■ What you need to do
Continue the biographical text on the Mexican painter Julio Castellanos below, starting after its final sentence.

Julio Castellanos González (b. Mexico City, October 3, 1905 – d. Mexico City, July 16, 1947) was a Mexican painter and engraver.

Biography 
Castellanos matriculated the Escuela Nacional de Bellas Artes in 1918, where he studied under Saturnino Herrán and Leandro Izaguirre, together with Agustín Lazo, Rufino Tamayo and Leopoldo Méndez. Afterwards he studied engraving in the United States, where he met Manuel Rodríguez Lozano, who influenced his work strongly. Back in Mexico, he participated in the open-air painting schools () there, and studied drawing under Adolfo Best Maugard. In 1925 he had his first single exhibition in Buenos Aires, and moved to Paris to deal with European art. Returned to Mexico, he joined the Teatro Ulises group, and exhibited six paintings in a Los Contemporáneos' exhibition, that were totally different from his earlier works. His first and only finished two murals he painted at Juan O'Gorman's Escuela Melchor Ocampo (Melchor Ocampo school), Coyoacán, in 1933. A further partly finished mural, he painted in a school in the Colonia Peralvillo of Mexico City, titled 
"El ojo enfermo"(the injured eye). Together with Frida Kahlo, he was awarded by the Secretaría de Educación Pública in 1946, the same year, when his wife Zita Basich Leija gave birth to their son Antonio, today a notable sculptor.

(Source data)
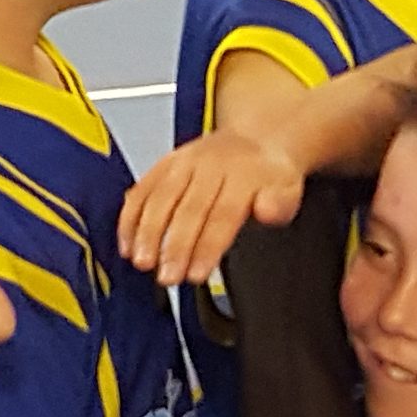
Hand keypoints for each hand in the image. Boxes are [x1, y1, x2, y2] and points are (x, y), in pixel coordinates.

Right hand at [122, 128, 304, 285]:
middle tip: (167, 277)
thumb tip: (268, 210)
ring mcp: (184, 162)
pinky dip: (130, 218)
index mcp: (242, 174)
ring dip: (147, 233)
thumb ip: (278, 204)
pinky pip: (142, 190)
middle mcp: (210, 165)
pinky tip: (128, 244)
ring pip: (160, 198)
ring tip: (143, 263)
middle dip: (174, 246)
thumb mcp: (288, 189)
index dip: (207, 247)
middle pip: (188, 209)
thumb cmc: (267, 176)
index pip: (222, 215)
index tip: (196, 275)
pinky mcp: (164, 164)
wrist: (256, 139)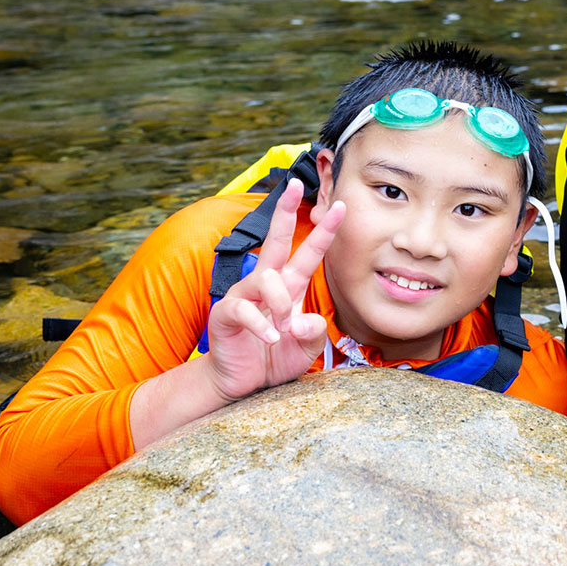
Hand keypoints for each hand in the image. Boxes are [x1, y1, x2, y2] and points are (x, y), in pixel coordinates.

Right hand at [204, 180, 343, 403]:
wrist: (241, 381)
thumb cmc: (273, 359)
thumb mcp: (304, 350)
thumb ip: (312, 334)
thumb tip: (306, 320)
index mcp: (289, 287)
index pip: (309, 253)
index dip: (325, 230)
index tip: (341, 206)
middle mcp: (266, 284)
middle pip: (275, 240)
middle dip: (284, 211)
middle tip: (293, 184)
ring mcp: (244, 295)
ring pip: (266, 278)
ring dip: (279, 303)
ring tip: (283, 328)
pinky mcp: (225, 313)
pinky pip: (243, 309)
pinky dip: (261, 325)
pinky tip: (271, 338)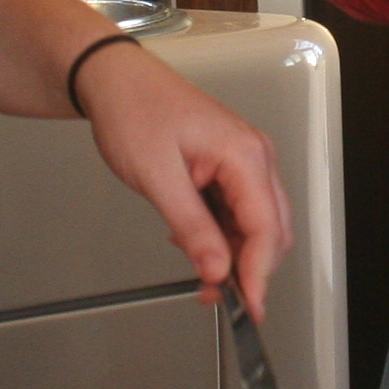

■ Result of the task
Castellanos exhibited his works in Buenos Aires, Paris and New York City, and participated in several group exhibitions in his home country as well as in the United States. He died shortly after he became director of the department of plastic and fine arts.

Selected works 
 "La cirugía casera", 1932
 "El baño de san Juan", 1939
 self-portrait,1947
 "El día de San Juan"
 "El Bohío Maya"

Literature 
 Olivier Debroise, Julio Castellanos 1905–1947. México, Banco Nacional de México, 1982.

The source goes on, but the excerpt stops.